• Aufgabe A:
Überführe die Zeilen der Datensätze von der Zeile mit „table_cell 六、處理建議。」 [1041, 102, 1628, 727]“ bis zur Zeile mit „table_cell [253, 102, 496, 727]“, beide eingeschlossen, in eine Markdown-Tabelle mit den Spalten „Nummer“ (fortlaufende Zeilennummer) und „Datensatzzeile“. Leerzeilen werden dabei ausgelassen.

• Gegebener Textauszug:
********************

Oh, ja, der schwirige Satz ist der nächste... da sind wir uns definitiv einig ;) Zunächst, weil ich glaube, das ich das vergessen habe: Ich habe sapientiae nicht als Genitiv aufgefasst. Ich habe eher so gedacht: Üblicherweise werden ja die ,,Täter´´ z.B. bei Gerundivkonstruktion im Dativus Auctoris angegeben, ich hab mal irgendwo gelesen, dass diese Kasusfunktion auch bei anderen Passivkonstruktionen möglich ist - und dazu gehört ja dieser mit einem PPP gebildete Infinitiv Perfekt passiv, wenn man ihn eben als solchen sieht, eindeutig. Sagen wir mal, man lässt den Satz ohne den folgenden stehen, dann dürfte der Satz soweit korrekt sein, oder?

********************

• Gezeigte Datensätze:
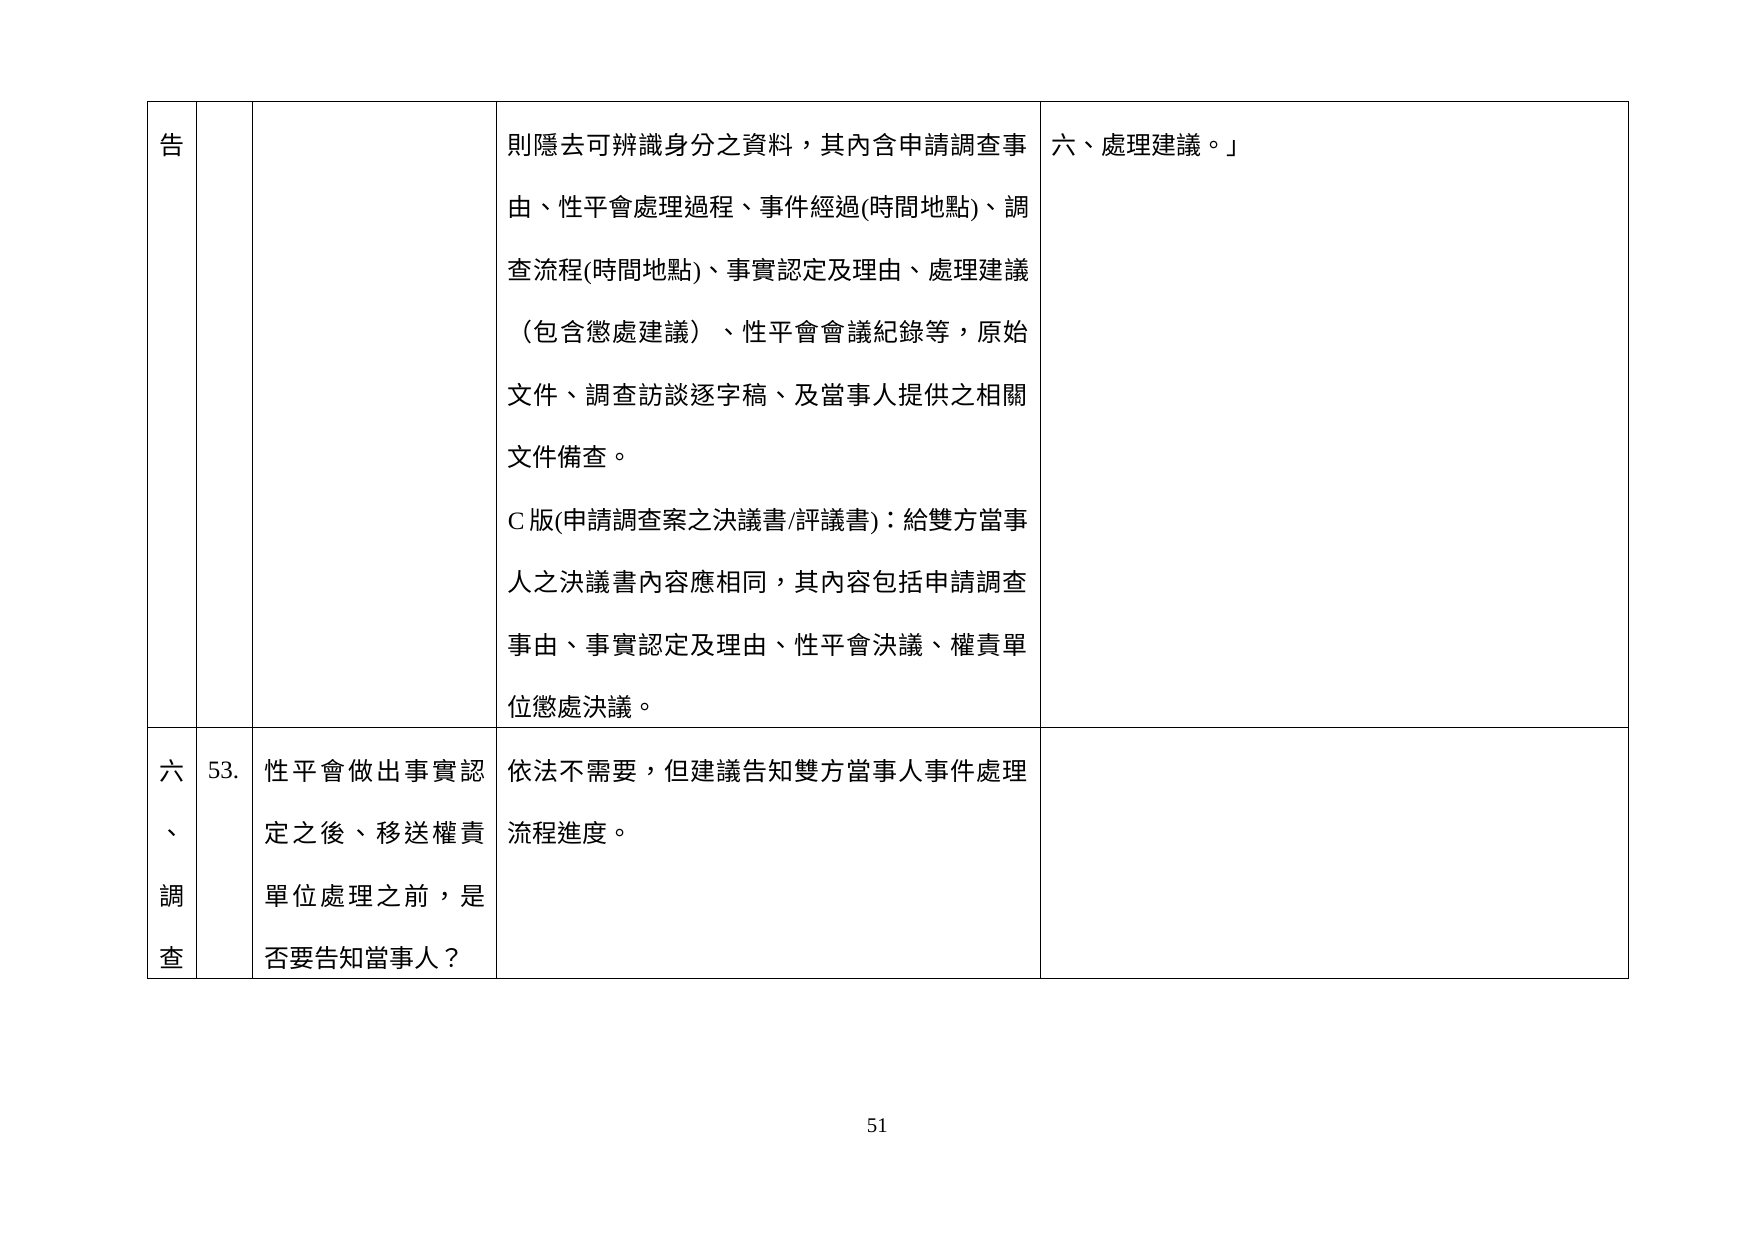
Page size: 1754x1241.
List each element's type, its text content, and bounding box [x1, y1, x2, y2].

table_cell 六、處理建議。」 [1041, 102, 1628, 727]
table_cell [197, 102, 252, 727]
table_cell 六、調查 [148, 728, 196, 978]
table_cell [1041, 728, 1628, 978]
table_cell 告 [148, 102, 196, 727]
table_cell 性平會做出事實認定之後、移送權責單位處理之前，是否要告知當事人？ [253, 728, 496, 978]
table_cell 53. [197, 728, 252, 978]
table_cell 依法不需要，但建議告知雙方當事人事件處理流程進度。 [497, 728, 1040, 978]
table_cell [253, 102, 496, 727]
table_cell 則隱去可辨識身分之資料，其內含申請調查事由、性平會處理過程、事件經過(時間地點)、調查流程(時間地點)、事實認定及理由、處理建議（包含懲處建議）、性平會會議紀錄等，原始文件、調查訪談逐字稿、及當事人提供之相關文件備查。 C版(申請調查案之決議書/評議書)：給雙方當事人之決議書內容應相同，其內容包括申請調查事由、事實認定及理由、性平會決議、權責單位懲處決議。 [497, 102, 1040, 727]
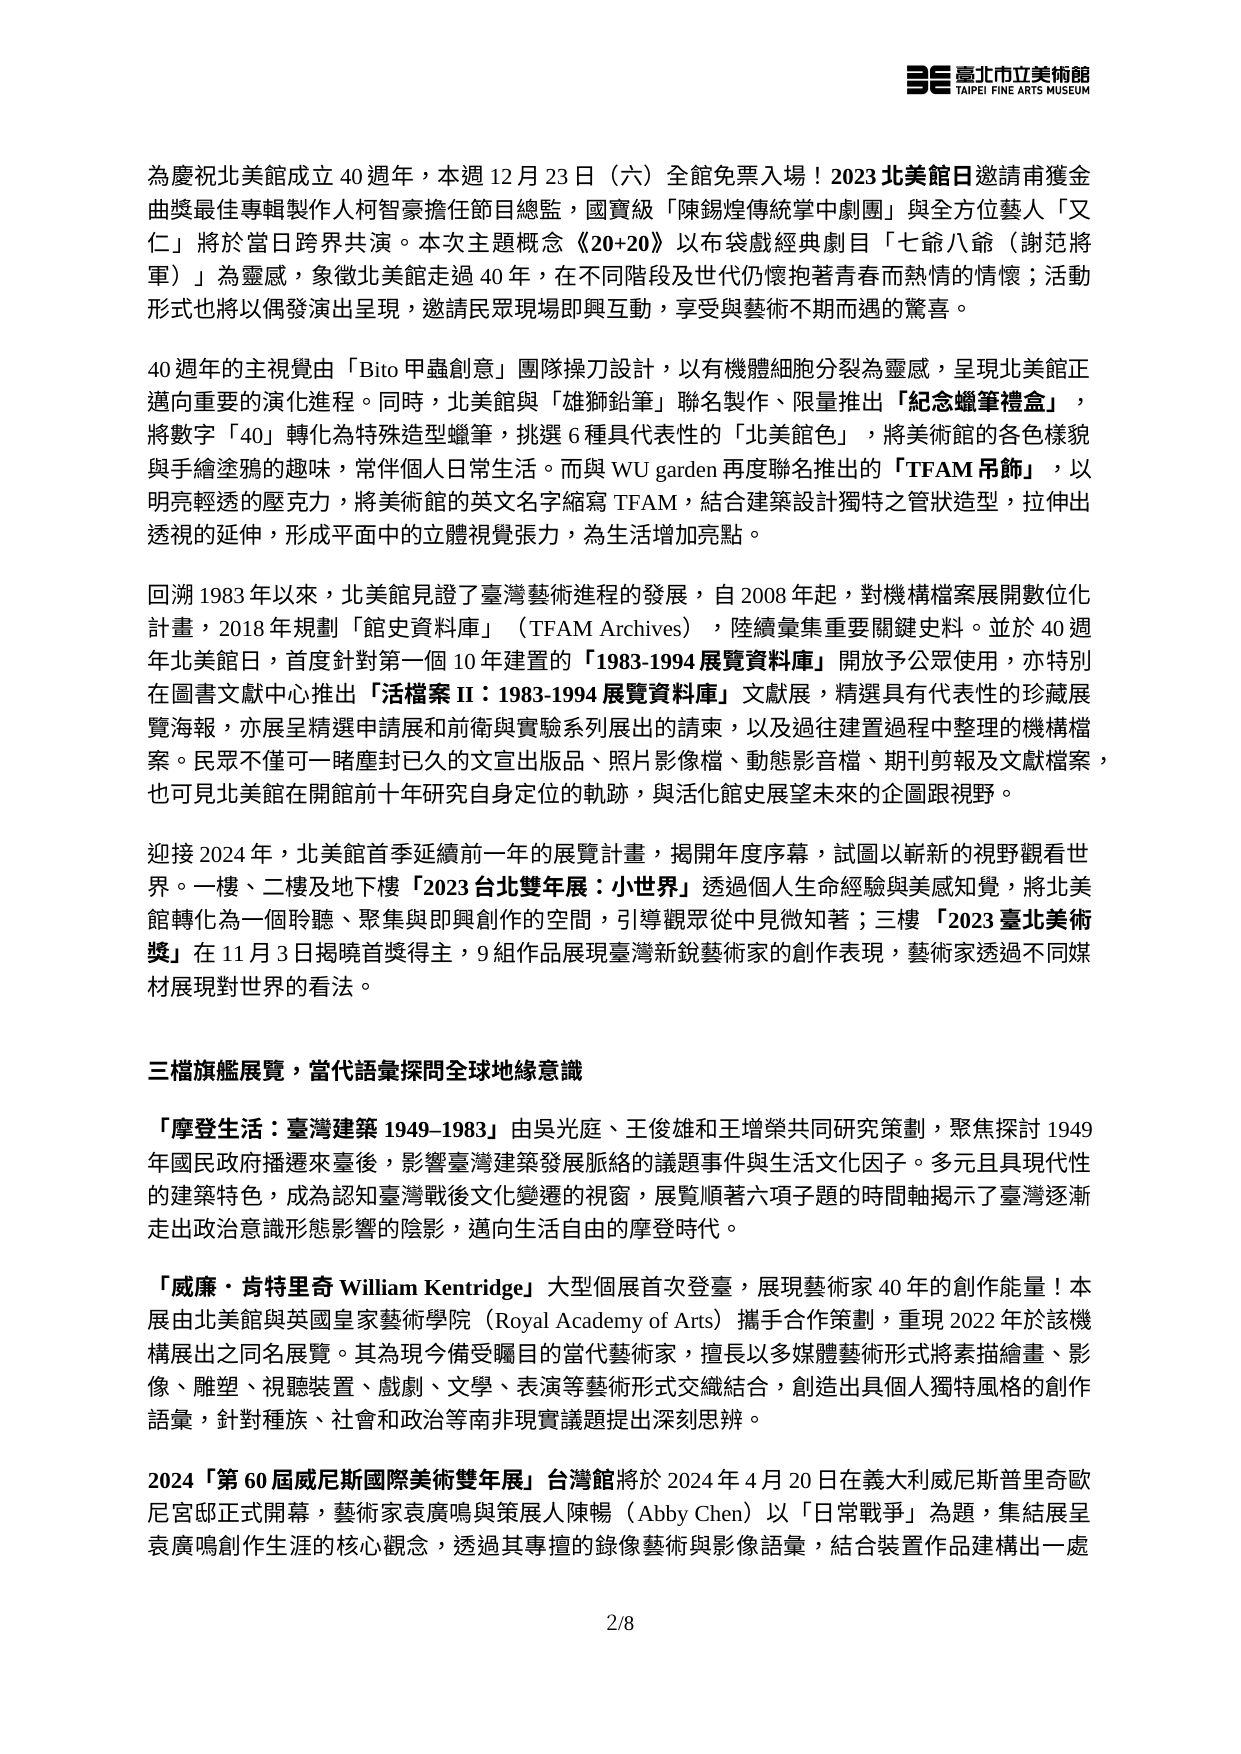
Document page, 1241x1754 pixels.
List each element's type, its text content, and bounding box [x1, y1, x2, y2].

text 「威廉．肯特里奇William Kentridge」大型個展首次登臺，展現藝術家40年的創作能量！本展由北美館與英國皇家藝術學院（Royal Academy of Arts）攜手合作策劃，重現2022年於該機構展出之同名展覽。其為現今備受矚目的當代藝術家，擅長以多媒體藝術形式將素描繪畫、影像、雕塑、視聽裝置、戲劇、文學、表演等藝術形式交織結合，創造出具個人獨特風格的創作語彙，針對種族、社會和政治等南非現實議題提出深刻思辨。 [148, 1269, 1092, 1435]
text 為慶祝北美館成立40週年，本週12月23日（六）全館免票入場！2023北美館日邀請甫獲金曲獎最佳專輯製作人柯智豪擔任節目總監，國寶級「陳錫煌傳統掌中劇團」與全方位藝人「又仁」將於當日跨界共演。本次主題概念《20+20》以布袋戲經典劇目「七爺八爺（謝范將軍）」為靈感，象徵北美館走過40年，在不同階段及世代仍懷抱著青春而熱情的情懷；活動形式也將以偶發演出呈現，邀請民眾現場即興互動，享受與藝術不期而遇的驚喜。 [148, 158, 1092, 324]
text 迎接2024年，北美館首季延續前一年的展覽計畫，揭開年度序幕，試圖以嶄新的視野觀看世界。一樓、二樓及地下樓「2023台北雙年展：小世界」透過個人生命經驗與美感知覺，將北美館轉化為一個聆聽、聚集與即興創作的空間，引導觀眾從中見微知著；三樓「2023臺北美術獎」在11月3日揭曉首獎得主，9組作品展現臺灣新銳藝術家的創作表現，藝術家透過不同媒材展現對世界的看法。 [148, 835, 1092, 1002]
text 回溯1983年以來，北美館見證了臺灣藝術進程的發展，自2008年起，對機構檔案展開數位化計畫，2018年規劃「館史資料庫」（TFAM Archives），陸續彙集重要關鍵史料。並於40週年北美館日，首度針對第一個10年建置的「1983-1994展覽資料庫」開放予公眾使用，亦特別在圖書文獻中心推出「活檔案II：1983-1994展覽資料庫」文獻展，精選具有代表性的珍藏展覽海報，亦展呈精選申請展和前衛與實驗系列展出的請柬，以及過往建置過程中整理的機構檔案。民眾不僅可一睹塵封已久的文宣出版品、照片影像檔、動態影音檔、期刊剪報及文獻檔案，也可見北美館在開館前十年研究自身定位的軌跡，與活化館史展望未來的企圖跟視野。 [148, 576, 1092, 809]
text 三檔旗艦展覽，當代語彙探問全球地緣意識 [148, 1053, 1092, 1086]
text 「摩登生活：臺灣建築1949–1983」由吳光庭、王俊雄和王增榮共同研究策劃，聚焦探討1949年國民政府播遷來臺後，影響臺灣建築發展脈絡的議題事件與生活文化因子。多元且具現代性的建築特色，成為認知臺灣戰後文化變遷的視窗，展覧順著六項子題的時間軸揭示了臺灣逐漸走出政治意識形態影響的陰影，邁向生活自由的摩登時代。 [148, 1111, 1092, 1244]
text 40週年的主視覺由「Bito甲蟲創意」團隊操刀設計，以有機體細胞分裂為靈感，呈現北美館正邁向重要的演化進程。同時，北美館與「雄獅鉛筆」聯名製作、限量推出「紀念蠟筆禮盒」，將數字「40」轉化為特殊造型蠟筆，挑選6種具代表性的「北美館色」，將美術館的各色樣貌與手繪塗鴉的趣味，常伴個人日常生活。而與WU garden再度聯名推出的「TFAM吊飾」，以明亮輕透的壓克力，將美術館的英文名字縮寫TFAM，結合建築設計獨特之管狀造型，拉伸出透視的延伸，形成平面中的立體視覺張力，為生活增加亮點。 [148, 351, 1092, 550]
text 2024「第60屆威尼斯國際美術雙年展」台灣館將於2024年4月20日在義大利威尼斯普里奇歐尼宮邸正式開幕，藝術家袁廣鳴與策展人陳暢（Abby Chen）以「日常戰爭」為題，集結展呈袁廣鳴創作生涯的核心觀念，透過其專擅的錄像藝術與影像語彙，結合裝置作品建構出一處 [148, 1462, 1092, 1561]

********************

• Aufgabe B:
In welchem Kasus werden laut Textauszug die „Täter“ bei Gerundivkonstruktionen üblicherweise angegeben?

• Erwartete Antwort A:
| Nummer | Datensatzzeile |
|---|---|
| 1 | table_cell 六、處理建議。」 [1041, 102, 1628, 727] |
| 2 | table_cell [197, 102, 252, 727] |
| 3 | table_cell 六、調查 [148, 728, 196, 978] |
| 4 | table_cell [1041, 728, 1628, 978] |
| 5 | table_cell 告 [148, 102, 196, 727] |
| 6 | table_cell 性平會做出事實認定之後、移送權責單位處理之前，是否要告知當事人？ [253, 728, 496, 978] |
| 7 | table_cell 53. [197, 728, 252, 978] |
| 8 | table_cell 依法不需要，但建議告知雙方當事人事件處理流程進度。 [497, 728, 1040, 978] |
| 9 | table_cell [253, 102, 496, 727] |

• Erwartete Antwort B:
Im Dativus Auctoris.